Mettur dam
Mettur dam

NE monsoon may not impact already-full Mettur dam much: Expert

With south west monsoon, which gives copious rains in the Cauvery catchment areas likely to be active till this month end, a cloud of uncertainty still hangs over their continued stay in their houses.

COIMBATORE: Every time when Cauvery swells, people in villages along the river course in Namakkal slip into agony. It has become a routine for water to enter into hundreds of houses in Komarapalayam and Pallipalayam areas.

As many as 439 families comprising 1,100 people, who were displaced by floods in Cauvery, have just returned to their houses from relief camps. With south west monsoon, which gives copious rains in the Cauvery catchment areas likely to be active till this month end, a cloud of uncertainty still hangs over their continued stay in their houses.

“Life has become a struggle due to long days of flooding in Cauvery, this monsoon season. Most of us have lost our valuables, electronic items and study materials of children after our houses got inundated,” said S Arumugam from Indira Nagar in Komarapalayam.

What they now look for is a permanent solution to the issue of flooding. “After flooding in 2018, this is nearly the third time that such an issue has happened. To provide a permanent solution, the Tamil Nadu Urban Habitat Development Board has come up with a proposal to build tenements to accommodate the people staying along Cauvery River banks. The district administration has identified 520 families to be living along the river bank. They will be accommodated in 520 houses to be built as tenements, works for which will commence soon,” said Namakkal Collector Shreya P Singh.

Generally, it’s the south west monsoon which causes heavy flooding in Cauvery due to copious rains in the catchment areas rather than the north east Monsoon, which brings widespread rains to Tamil Nadu. In fact, this SW monsoon has created a record of sorts too.

In the history of Stanley Reservoir in Mettur, this is the first time; the dam has discharged 360 TMC of water from June 1 till Friday (September 2), which is the maximum since its inception in 1934 resulting in heavy flooding in downstream Cauvery basin districts.

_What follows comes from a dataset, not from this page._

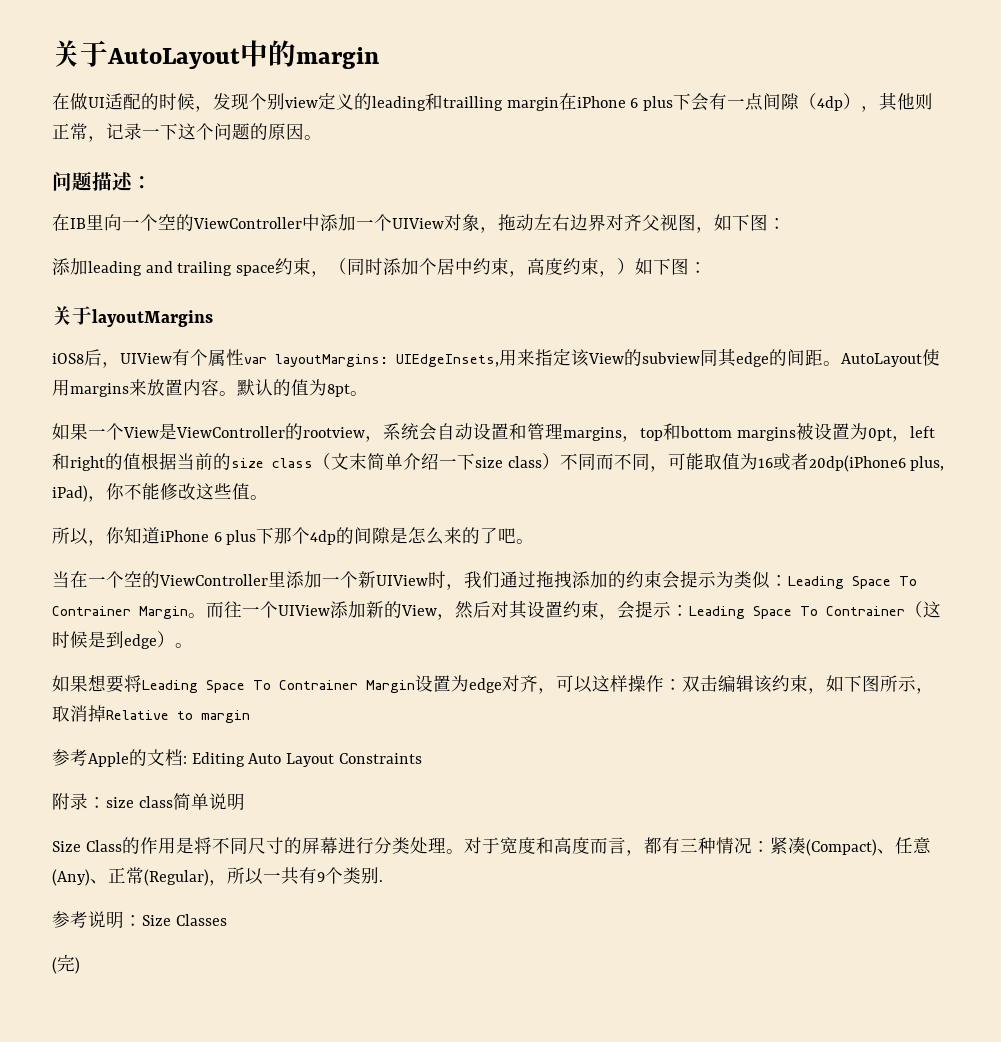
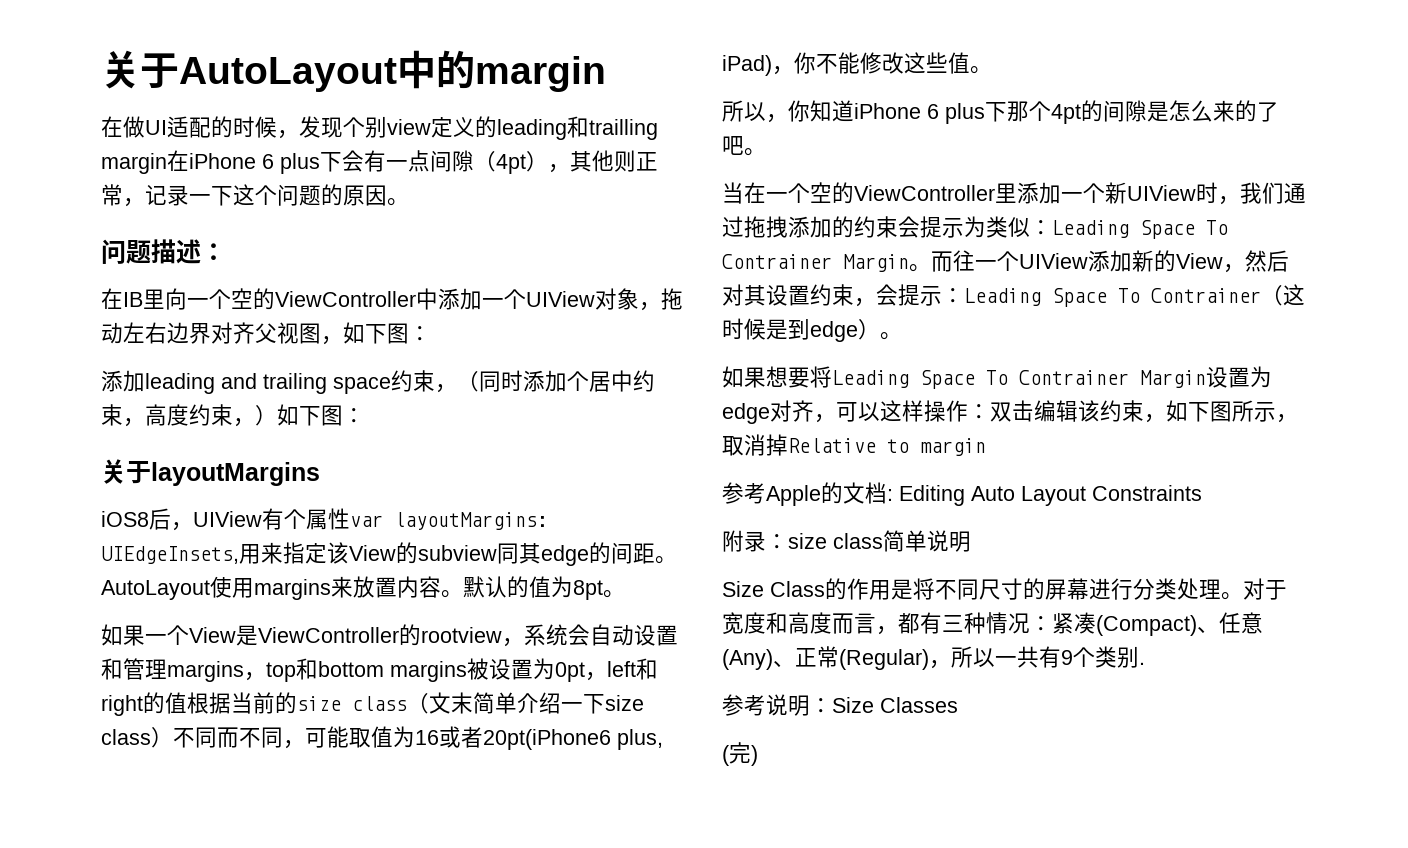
[817,96,844,111] 4dp -> [496,154,526,174] 4pt
[808,455,906,472] 20dp(iPhone6 -> [483,729,611,750] 20pt(iPhone6
[310,530,337,545] 4dp -> [1051,104,1081,124] 4pt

Earlier, the record discharge was in 1961, when 329 TMC was let out, while recording a highest inflow of 360 TMC. Currently, the dam has received 350 TMC so far since June 1. At this point of time, last year, the dam received an inflow of just 250 TMC and recorded a discharge of 240 TMC.

“The dam itself is depending on south west monsoon rains in Karnataka. Therefore, the inflow into the dam normally comes down during the north east monsoon season. And therefore, there will be no issues of heavy flooding during next monsoon as seen now,” said an official adding that maintenance works of the dam have been carried out routinely in good measure even if the dam is in its full reservoir level to ensure its stability.

“Meanwhile, since the onset of SW Monsoon in June 1, out of 38 districts only Kanniyakumari has recorded deficit rains of 238.2 mm as against a 30 years mean average of 373.8 mm, which is a minus 36 per cent,” said Dr SP Ramanathan, head of the Agro Climate Research Centre of Tamil Nadu Agricultural University (TNAU).

Districts such as Chengalpattu, Chennai, Kallakurichi, Kancheepuram, Tenkasi and Villupuram have received normal rains. The Nilgiris has so far received a maximum of 1,705.9 mm.

“The onset of north east monsoon depends on the retrieval of SW Monsoon,” Ramanathan added. Therefore, with the south west monsoon continuing to be still active, the administrations of Western districts are likely to roll out their plan of preparedness soon for the north east monsoon, which normally sets in around October.